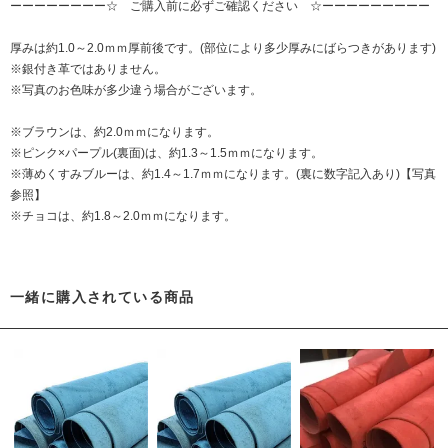
ーーーーーーーー☆ ご購入前に必ずご確認ください ☆ーーーーーーーーー
厚みは約1.0～2.0ｍｍ厚前後です。(部位により多少厚みにばらつきがあります)
※銀付き革ではありません。
※写真のお色味が多少違う場合がございます。
※ブラウンは、約2.0ｍｍになります。
※ピンク×パープル(裏面)は、約1.3～1.5ｍｍになります。
※薄めくすみブルーは、約1.4～1.7ｍｍになります。(裏に数字記入あり)【写真
参照】
※チョコは、約1.8～2.0ｍｍになります。
一緒に購入されている商品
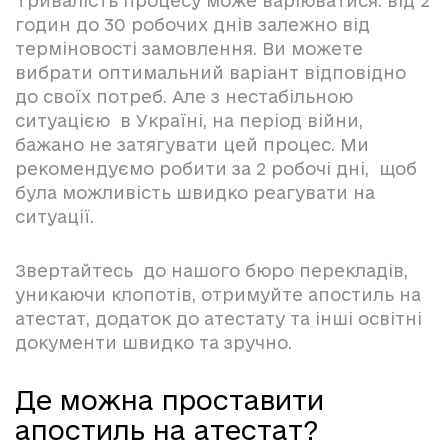
Тривалість процесу може варіюватися: від 2
годин до 30 робочих днів залежно від
терміновості замовлення. Ви можете
вибрати оптимальний варіант відповідно
до своїх потреб. Але з нестабільною
ситуацією в Україні, на період війни,
бажано не затягувати цей процес. Ми
рекомендуємо робити за 2 робочі дні, щоб
була можливість швидко реагувати на
ситуації.
Звертайтесь до нашого бюро перекладів,
уникаючи клопотів, отримуйте апостиль на
атестат, додаток до атестату та інші освітні
документи швидко та зручно.
Де можна проставити
апостиль на атестат?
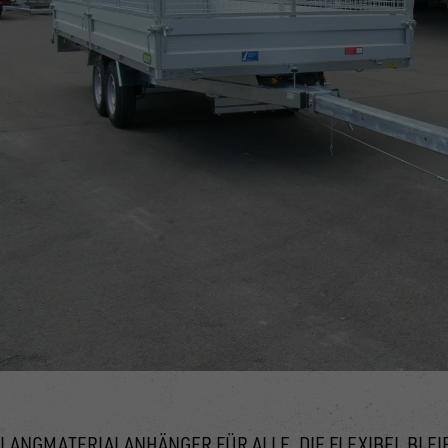
LANGMATERIALANHÄNGER FÜR ALLE, DIE FLEXIBEL BLE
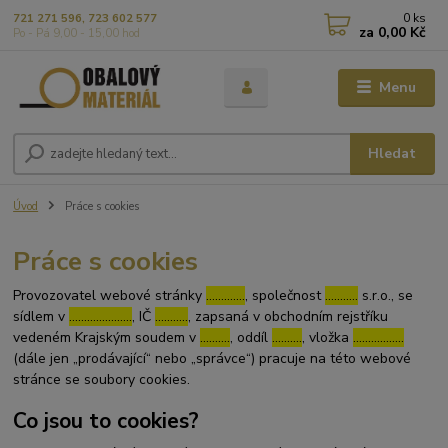
0
ks
721 271 596, 723 602 577
za
0,00 Kč
Po - Pá 9,00 - 15,00 hod
Menu
Hledat
Úvod
Práce s cookies
Práce s cookies
Provozovatel webové stránky
………….
, společnost
………..
s.r.o., se
sídlem v
…………………
, IČ
………..
, zapsaná v obchodním rejstříku
vedeném Krajským soudem v
……….
, oddíl
……….
, vložka
……………..
(dále jen „prodávající“ nebo „správce“) pracuje na této webové
stránce se soubory cookies.
Co jsou to cookies?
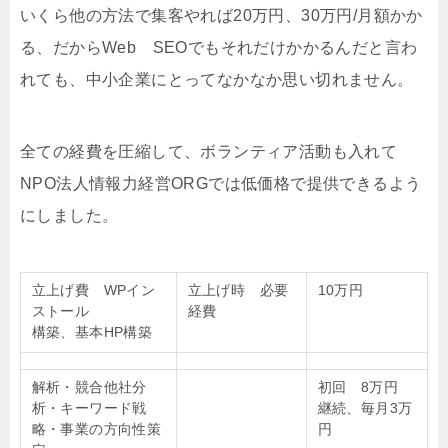
いくら他の方法で集客やれば20万円、30万円/月額かか
る、だからWeb SEOでもそれだけかかるんだと言わ
れても、中小企業にとってなかなか思い切れません。
全ての経費を圧縮して、ボランティア活動も入れて
NPO法人情報力経営ORGでは低価格で提供できるよう
にしました。
立上げ費 WPイン
立上げ時 必要
10万円
ストール
経費
構築、基本HP構築
解析・競合他社分
初回 8万円
析・キーワード戦
継続、毎月3万
略・事業の方向性策
円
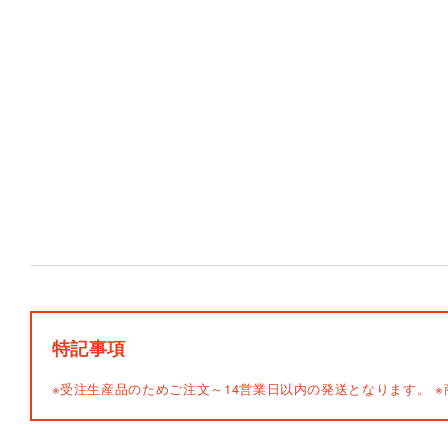
特記事項
※受注生産品のためご注文～14営業日以内の発送となります。
※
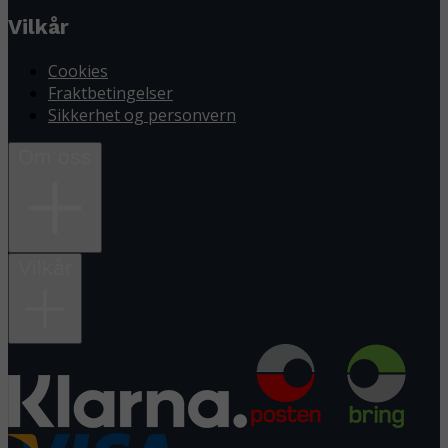
Vilkår
Cookies
Fraktbetingelser
Sikkerhet og personvern
Om oss
Vilkår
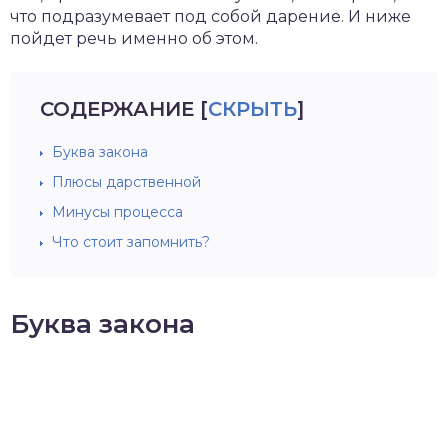
что подразумевает под собой дарение. И ниже
пойдет речь именно об этом.
СОДЕРЖАНИЕ
[
СКРЫТЬ
]
Буква закона
Плюсы дарственной
Минусы процесса
Что стоит запомнить?
Буква закона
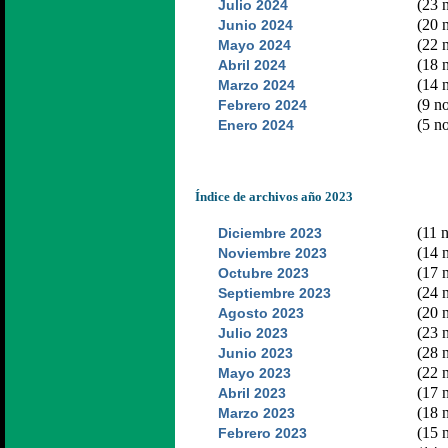
(23 n
Julio 2024
(20 n
Junio 2024
(22 n
Mayo 2024
(18 n
Abril 2024
(14 n
Marzo 2024
(9 no
Febrero 2024
(5 no
Enero 2024
Índice de archivos año 2023
(11 n
Diciembre 2023
(14 n
Noviembre 2023
(17 n
Octubre 2023
(24 n
Septiembre 2023
(20 n
Agosto 2023
(23 n
Julio 2023
(28 n
Junio 2023
(22 n
Mayo 2023
(17 n
Abril 2023
(18 n
Marzo 2023
(15 n
Febrero 2023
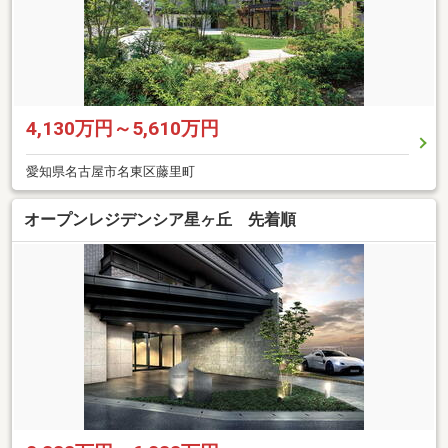
4,130万円～5,610万円
愛知県名古屋市名東区藤里町
オープンレジデンシア星ヶ丘 先着順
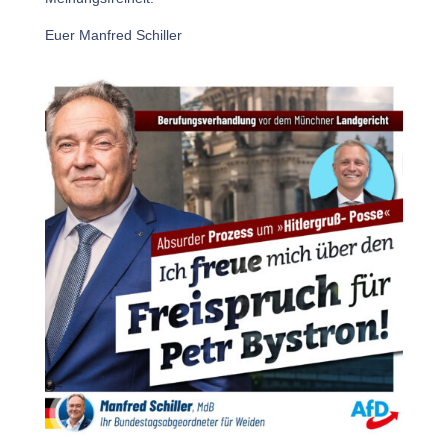
Euer Manfred Schiller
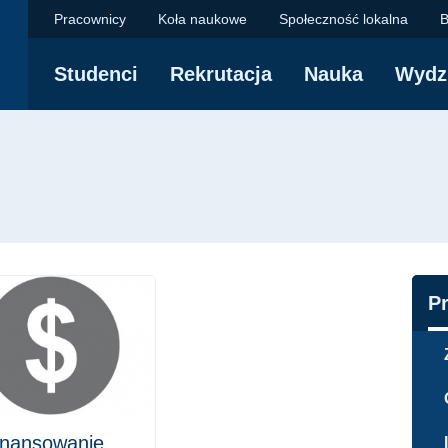
Politechnika Gdańsk
Pracownicy
Koła naukowe
Społeczność lokalna
B
Studenci
Rekrutacja
Nauka
Wydz
yjna
N
P
inansowanie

Directions for this task
Work out how many lines of the data include the word "webové", and write that number alone.

Solution
2